Switzerland Tourism, previously known as the Swiss National Tourist Office, is an excellent source of information. If you have any questions not answered in this guide, or need special information concerning a particular destination within Switzerland, they will be glad to assist you. Also, you can visit their web site: www.myswitzerland.com.
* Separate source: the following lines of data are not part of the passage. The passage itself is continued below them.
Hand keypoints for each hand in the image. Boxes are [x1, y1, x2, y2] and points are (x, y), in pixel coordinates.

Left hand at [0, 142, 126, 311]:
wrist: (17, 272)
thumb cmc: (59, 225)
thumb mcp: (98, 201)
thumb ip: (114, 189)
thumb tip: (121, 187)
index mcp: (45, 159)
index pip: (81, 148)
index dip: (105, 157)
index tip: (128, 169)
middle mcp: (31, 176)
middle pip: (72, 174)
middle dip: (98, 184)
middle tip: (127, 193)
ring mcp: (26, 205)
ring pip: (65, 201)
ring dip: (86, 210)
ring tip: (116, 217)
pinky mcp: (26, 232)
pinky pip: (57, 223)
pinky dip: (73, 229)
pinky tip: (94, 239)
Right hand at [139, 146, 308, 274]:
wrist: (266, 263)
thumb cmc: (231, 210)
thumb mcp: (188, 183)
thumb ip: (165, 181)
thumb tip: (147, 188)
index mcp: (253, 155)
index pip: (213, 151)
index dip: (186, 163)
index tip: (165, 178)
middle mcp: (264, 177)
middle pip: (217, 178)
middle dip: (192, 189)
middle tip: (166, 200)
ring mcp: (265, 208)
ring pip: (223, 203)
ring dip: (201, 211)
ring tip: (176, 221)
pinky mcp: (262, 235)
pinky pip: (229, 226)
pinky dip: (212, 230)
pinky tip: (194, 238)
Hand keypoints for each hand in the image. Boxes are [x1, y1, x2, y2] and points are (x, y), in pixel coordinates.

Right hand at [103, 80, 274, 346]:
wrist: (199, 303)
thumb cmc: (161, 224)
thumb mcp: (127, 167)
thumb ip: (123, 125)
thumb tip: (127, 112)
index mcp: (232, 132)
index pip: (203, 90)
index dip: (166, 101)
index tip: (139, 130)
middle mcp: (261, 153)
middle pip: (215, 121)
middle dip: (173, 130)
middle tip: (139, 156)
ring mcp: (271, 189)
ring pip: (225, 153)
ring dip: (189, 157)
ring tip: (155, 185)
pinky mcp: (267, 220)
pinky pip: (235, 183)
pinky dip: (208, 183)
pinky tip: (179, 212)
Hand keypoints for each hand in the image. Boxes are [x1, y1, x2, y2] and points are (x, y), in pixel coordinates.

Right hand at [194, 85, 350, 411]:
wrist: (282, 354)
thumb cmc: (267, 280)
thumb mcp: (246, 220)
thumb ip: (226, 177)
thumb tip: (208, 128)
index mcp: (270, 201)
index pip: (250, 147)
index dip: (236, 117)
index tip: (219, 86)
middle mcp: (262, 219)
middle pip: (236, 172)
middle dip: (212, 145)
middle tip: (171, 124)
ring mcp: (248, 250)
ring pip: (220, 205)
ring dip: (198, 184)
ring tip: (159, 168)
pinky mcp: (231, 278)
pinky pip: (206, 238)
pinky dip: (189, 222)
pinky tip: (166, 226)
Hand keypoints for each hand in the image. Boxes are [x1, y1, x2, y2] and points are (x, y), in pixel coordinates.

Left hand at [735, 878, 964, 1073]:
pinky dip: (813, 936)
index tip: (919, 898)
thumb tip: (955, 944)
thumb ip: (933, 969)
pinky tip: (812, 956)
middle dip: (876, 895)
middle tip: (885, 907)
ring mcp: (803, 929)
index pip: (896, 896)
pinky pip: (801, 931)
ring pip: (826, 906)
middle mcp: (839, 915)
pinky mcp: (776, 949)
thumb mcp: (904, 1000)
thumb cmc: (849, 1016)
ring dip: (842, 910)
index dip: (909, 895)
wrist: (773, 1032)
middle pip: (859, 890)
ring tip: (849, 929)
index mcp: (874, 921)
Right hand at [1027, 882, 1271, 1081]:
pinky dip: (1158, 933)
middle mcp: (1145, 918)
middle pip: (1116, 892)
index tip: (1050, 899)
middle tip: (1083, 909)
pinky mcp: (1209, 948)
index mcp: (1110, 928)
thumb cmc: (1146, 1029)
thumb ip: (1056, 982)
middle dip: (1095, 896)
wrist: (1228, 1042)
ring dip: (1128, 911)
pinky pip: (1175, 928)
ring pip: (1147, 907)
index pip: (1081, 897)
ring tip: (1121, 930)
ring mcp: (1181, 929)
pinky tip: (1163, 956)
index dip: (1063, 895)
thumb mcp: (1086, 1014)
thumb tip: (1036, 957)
Switzerland Tourism, Head Office Switzerland Tourism, International P.O. Box 2077, CH-8027 Zürich, Switzerland tel: (01) 288 11 11; fax: (01) 288 12 07

Switzerland Tourism, International, Worldwide toll-free number tel: (011) 800-100-200-30 email: info.int@switzerland.com

Switzerland Tourism, USA, 608 Fifth Avenue, New York, New York 10020-2303 tel: (877) 794-8037; fax: (212) 262-6116, email: info.usa@myswitzerland.com

Switzerland Tourism, Great Brittan Swiss Center, 30 Bedford Street London WC2E 9ED, England tel: (020) 7420-4900; fax: (800) 1002-0031 email: info.uk.myswitzerland.com



Weather:

For such a tiny nation, Switzerland offers an amazing variety of climates: the brisk mountain weather is quite different from the milder temperatures encountered near Lake Geneva or the balmy Swiss-Italian Lake District. Because of the sudden, unpredictable weather changes, it is highly recommended that you use the so-called “onion principle” in clothing. Wear layers of clothing, like T-shirts, sweaters, and jackets, which you can take off or put on at any given time to adjust to the weather conditions. Also be sure to pack good, comfortable walking shoes (there are lots of cobblestoned streets) and suntan lotion for summer and winter vacations. The seasons in Switzerland are varied and all are lovely. Winter beckons the sports enthusiasts with excellent downhill ski slopes, beautifully marked cross-country trails, skating, and curling. Winter is also for those who simply love the charm of picture-book villages wrapped in blankets of snow. Spring is my favorite time of year. Weather in late spring can be absolutely glorious—the meadows are a symphony of color with a profusion of wildflowers, and the mountains still have their winter cap of snow. Summer is the most popular season. The days are usually mild and sunny and the mountain passes are open so you can explore all the isolated mountain villages. Autumn is lovely, with the first snowstorms leaving the mountains wearing new bonnets of pristine snow. The trees and vineyards are mellowing in shades of red and gold and the flowers are at their peak of bloom in every window box. There is a hint of winter in the air, except in the Swiss-Italian Lake District where the weather is usually still balmy.